Il a fallu l'obtention du baccalauréat, au lycée Malick Sy de Thiès, pour entreprendre son long travail de déconstruction de la fatalité. Dans la capitale du Rail, elle a passé trois ans chez un autre grand frère sévère et taciturne (de même père et même mère, précise-t-elle), au quartier Dixième. « Trois années durant lesquelles nous ne nous sommes jamais parlés ! J'avais un chat, lui un perroquet, et nous échangions à travers ces deux animaux », raconte-t-elle, le sourire au coin des lèvres. Le bac en poche et munie d'une bourse, Ken Bugul s'envole pour la Belgique, vers l'Occident tant rêvé et idéalisé. « Je me disais qu'il n'y a qu'en Occident, dont je connaissais bien la culture, où je vais peut-être trouver une place pour exister, mais ce fut un choc, une désillusion, un traumatisme », se souvient-elle. La terre promise était devenue un enfer. Elle y a pris conscience de sa condition de Noire, de femme « exotisée », puis « objetisée ». Elle a subi le racisme dans un pays qui venait de sortir d'une guerre d'indépendance avec sa colonie du Congo. « Je me suis retrouvée rejetée et, de ce rejet, j'ai commencé à sombrer jusqu'à la déchéance totale.
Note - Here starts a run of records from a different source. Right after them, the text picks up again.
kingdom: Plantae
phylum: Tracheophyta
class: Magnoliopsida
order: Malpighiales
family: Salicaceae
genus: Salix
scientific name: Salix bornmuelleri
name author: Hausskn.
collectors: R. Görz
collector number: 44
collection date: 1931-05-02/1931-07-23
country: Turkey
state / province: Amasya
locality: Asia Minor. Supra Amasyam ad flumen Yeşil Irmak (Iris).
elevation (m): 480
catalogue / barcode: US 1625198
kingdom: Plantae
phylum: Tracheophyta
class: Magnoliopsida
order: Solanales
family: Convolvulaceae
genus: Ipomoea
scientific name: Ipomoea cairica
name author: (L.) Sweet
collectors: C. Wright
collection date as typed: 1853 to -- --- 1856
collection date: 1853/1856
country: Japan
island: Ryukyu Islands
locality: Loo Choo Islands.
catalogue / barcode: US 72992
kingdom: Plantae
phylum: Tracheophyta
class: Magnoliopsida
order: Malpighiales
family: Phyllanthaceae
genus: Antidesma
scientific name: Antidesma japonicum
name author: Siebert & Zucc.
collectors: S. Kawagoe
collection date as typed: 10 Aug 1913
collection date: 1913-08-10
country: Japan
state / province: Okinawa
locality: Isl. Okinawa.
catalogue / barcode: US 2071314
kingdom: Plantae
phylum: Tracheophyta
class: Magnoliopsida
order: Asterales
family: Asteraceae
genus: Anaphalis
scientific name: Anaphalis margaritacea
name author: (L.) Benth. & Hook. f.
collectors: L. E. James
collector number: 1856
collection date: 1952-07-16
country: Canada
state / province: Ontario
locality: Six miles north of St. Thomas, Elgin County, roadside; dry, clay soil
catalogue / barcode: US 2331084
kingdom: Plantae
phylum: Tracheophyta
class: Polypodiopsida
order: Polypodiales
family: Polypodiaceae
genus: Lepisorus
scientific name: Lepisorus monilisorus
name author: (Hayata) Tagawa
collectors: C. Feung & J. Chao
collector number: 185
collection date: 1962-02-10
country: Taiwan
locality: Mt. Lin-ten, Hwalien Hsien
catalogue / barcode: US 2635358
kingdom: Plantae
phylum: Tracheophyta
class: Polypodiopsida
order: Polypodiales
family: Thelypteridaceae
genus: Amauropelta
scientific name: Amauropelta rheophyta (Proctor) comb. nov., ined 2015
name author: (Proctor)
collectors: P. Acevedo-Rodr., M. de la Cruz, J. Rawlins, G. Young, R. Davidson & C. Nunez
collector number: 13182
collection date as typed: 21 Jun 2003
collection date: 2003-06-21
En Belgique, j'ai pris conscience de qui j'étais en tant que Noire. J'ai alors décidé de revenir au Sénégal où, six mois après, j'ai réussi à un concours du Fonds européen de développement pour des agents de production audiovisuelle », poursuit-elle. Et la voilà repartie, en 1973, à Paris, à l'Institut national de l'audiovisuel (Ina) qui venait d'ouvrir ses portes. Elle fit la connaissance d'un Français qui semblait l'accepter et qui disait être amoureux d'elle. « J'y ai cru en me laissant aller dans cette aventure et c'est là où j'ai été victime de ma condition de femme-objet. Il voulait que je m'habille comme il veut, que je mette le parfum qu'il aime. Avec lui, j'ai subi des violences physiques et mentales, j'ai eu une dent cassée, un oeil tuméfié... A tel point que j'ai fini à l'hôpital psychiatrique Sainte-Anne de Paris où il m'a fait enfermer. Après avoir vécu cinq ans avec cet homme, j'ai décidé de revenir à nouveau au Sénégal où je cherchais une épaule pour me poser et me consoler, mais pas pour pleurer », se remémore Ken Bugul.

Quête des origines

Nouveau départ, nouvelles désillusions dans une famille, aux Hlm Baye Gaïndé de Dakar, où elle a été accueillie et d'où, une dizaine de jours plus tard, elle fut poussée à la rue par ceux qui voyaient son retour comme un échec. Sans-abri et traumatisée par ce qu'elle venait de vivre à Paris, elle a traîné durant un an et demi dans les rues de Dakar, errant comme une âme perdue et considérée comme une malade mentale par ceux qui lui jetaient un regard condescendant. Ces errances ont inspiré son roman « Aller et retour » paru en 2014. « Ce livre constitue les archives de Dakar dont je connais toutes les rues, les immeubles, leur histoire de la période coloniale aux années 1980 », confesse-t-elle.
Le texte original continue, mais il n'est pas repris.